§ Data shown:

-*-

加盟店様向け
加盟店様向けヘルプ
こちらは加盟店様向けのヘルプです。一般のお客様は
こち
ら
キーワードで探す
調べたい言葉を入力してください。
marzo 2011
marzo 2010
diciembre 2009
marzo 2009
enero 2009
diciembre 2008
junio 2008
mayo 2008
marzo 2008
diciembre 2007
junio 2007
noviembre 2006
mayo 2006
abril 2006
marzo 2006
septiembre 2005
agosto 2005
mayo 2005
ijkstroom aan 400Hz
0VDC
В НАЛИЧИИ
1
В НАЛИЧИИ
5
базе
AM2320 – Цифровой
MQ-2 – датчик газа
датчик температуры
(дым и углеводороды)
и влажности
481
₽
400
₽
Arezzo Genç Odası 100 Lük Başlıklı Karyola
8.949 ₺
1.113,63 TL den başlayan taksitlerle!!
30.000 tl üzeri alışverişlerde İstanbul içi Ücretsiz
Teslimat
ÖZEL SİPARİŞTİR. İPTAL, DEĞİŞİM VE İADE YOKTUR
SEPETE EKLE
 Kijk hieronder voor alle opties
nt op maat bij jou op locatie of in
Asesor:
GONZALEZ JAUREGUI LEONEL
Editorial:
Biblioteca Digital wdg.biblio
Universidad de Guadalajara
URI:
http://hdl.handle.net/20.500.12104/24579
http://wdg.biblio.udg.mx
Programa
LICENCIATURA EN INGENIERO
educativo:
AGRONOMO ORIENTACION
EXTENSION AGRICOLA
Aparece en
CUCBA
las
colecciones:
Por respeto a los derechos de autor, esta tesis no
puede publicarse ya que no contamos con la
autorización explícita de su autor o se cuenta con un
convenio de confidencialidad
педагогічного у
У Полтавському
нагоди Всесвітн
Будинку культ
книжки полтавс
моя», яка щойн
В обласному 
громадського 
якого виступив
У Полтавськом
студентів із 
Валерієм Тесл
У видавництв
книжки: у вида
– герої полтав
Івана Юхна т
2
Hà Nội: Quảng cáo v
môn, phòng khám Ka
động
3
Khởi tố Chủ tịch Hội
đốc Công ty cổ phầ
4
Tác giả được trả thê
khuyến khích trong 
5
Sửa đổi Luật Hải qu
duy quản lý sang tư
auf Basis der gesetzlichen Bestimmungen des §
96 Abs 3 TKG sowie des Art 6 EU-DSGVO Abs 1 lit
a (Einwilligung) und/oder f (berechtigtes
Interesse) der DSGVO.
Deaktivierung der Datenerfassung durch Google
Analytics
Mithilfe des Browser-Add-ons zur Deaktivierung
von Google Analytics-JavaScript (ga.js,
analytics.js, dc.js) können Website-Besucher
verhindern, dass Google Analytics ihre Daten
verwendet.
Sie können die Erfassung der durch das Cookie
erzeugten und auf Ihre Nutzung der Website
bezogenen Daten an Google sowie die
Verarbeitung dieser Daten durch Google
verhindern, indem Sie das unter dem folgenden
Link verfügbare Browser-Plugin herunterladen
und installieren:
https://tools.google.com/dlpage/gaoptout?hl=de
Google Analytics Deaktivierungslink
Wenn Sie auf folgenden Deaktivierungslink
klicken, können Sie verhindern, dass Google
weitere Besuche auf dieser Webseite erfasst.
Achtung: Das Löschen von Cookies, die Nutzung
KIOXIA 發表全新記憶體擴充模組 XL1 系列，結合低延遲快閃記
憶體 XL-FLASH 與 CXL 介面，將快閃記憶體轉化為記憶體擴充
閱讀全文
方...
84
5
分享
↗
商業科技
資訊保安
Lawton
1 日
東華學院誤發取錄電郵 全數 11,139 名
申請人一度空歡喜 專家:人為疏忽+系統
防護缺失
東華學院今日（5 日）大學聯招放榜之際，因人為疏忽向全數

-*-

§ Your instructions: Set down the lines above exactly as written. Begin at the line containing "https://tools.google.com/dlpage/gaoptout?hl=de" and stop after the last line.

§ Response below:
https://tools.google.com/dlpage/gaoptout?hl=de
Google Analytics Deaktivierungslink
Wenn Sie auf folgenden Deaktivierungslink
klicken, können Sie verhindern, dass Google
weitere Besuche auf dieser Webseite erfasst.
Achtung: Das Löschen von Cookies, die Nutzung
KIOXIA 發表全新記憶體擴充模組 XL1 系列，結合低延遲快閃記
憶體 XL-FLASH 與 CXL 介面，將快閃記憶體轉化為記憶體擴充
閱讀全文
方...
84
5
分享
↗
商業科技
資訊保安
Lawton
1 日
東華學院誤發取錄電郵 全數 11,139 名
申請人一度空歡喜 專家:人為疏忽+系統
防護缺失
東華學院今日（5 日）大學聯招放榜之際，因人為疏忽向全數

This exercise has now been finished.